Ama, buna rağmen "toptancı - retçi" bir anlayışla hareket etmemek, bu rejimin yıkılışı dahil, çok aşamalı ve uzun bir mücadele süreci içinde bulunduğumuzun idrakinde olmalıyız. Bu rejimin gönderilmesi, 20 yıllık ağır bir kabus dönemine son verilmesi için emekçi güçlerin avazları çıktığı kadar bağırmak üzere meydanlarda olmaları, her ne pahasına olursa olursun koltuğa yapışmak isteyebilecek muktedirlerin seçim hilelerine karşı koyabilmek için sandıklara sahip çıkmak için her türlü çabayı göstermeleri, tarihi bir görevdir.

***

Seçimin sadece sandıktan ibaret olmadığını, meydanlarda, çarşıda pazarda, kapalı salonlarda, fabrikada, tarlada, işyerinde, kahvehanede, okulda, hayatın her alanında aktif ve görünür bir çaba ile "özgürlük, iş, aş, adalet" taleplerini haykırmanın da büyük önem taşıdığını vurgulamak gerekmektedir.

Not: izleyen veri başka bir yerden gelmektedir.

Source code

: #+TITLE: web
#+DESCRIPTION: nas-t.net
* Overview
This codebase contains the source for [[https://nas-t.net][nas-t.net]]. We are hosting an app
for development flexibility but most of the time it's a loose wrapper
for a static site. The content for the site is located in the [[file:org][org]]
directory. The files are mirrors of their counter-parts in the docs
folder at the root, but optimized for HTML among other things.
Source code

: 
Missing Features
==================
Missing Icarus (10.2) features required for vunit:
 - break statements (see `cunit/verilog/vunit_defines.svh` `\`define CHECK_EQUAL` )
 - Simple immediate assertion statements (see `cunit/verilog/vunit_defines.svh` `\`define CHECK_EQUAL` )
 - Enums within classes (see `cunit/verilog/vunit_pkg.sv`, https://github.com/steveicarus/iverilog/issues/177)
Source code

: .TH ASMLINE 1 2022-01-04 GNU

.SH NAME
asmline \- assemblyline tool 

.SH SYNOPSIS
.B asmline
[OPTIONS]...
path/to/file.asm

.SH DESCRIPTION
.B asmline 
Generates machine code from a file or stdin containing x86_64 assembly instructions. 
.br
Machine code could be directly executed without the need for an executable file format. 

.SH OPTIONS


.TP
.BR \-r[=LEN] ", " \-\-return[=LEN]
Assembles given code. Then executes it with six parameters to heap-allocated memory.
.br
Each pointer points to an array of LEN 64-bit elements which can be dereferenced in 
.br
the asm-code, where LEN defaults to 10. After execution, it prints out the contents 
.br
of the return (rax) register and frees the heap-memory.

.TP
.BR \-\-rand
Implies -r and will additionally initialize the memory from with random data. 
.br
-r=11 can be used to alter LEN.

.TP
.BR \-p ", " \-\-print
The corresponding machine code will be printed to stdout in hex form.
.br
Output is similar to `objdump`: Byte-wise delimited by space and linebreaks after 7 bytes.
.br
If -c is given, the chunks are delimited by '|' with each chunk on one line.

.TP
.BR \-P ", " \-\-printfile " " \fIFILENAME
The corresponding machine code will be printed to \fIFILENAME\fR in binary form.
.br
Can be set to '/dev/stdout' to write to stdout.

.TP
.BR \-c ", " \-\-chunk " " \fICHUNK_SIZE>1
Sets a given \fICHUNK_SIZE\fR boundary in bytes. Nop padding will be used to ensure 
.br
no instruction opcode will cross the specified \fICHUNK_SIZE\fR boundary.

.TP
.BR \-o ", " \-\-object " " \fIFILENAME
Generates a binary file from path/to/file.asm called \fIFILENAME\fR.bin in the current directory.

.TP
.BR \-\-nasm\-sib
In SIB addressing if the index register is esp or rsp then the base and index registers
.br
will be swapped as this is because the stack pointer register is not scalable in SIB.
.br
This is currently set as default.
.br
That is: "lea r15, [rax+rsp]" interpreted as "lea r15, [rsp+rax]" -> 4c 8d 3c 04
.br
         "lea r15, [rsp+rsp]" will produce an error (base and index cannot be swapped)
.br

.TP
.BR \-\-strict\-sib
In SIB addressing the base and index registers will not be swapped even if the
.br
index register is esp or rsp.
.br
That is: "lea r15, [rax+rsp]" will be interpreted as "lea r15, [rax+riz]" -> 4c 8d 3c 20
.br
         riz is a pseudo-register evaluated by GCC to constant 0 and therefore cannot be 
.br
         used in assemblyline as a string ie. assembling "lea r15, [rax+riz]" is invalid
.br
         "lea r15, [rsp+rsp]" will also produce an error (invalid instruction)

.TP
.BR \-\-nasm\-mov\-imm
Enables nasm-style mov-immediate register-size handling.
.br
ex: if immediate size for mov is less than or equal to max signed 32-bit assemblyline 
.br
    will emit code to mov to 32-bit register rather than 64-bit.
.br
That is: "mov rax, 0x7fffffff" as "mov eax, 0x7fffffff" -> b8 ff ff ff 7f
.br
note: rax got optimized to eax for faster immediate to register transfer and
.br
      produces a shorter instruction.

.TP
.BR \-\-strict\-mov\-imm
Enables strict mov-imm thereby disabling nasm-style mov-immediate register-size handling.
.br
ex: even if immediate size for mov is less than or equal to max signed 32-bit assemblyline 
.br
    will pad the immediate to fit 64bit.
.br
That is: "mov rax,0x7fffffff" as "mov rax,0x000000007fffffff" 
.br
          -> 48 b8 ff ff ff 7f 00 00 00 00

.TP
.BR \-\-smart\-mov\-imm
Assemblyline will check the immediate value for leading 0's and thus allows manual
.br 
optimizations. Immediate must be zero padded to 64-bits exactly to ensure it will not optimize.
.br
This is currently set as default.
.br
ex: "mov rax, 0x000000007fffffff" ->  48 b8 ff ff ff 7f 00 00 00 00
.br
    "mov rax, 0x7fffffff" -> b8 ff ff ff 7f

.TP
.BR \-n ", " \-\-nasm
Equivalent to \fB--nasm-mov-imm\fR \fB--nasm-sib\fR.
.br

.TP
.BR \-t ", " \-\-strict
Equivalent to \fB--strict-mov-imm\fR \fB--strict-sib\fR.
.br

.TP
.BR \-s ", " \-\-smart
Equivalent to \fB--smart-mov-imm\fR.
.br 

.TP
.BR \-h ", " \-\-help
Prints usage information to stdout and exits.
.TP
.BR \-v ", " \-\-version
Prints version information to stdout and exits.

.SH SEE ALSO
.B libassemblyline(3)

Unutmayalım ki, 2013’ün Şanlı Gezi Direnişi, CHP - Kılıçdaroğlu’nun başlattığı ama her kesimden milyonların destek verdiği 2017 Adalet Yürüyüşü, bu anlamda kitlelerin faşizan baskılara karşın nasıl mobilize edilebildiğinin çok önemli tarihi örneklerini oluşturmaktadır.

Tarih, gücüne güvenen emekçi kitlelerin sesinin gür çıkabildiği oranda özgürlük ve emek mücadelesinin başarıya ulaşabildiğini bize göstermiştir.

O halde, 14 Mayıs’a kadar (ve tabii sonrasında) "Ekmek, barış , adalet ve özgürlük" kavgası için meydanları hınca hınç doldurmanın, bugünün muktedirlerinin gönderilmesi mücadelesini yükseltmenin zamanıdır.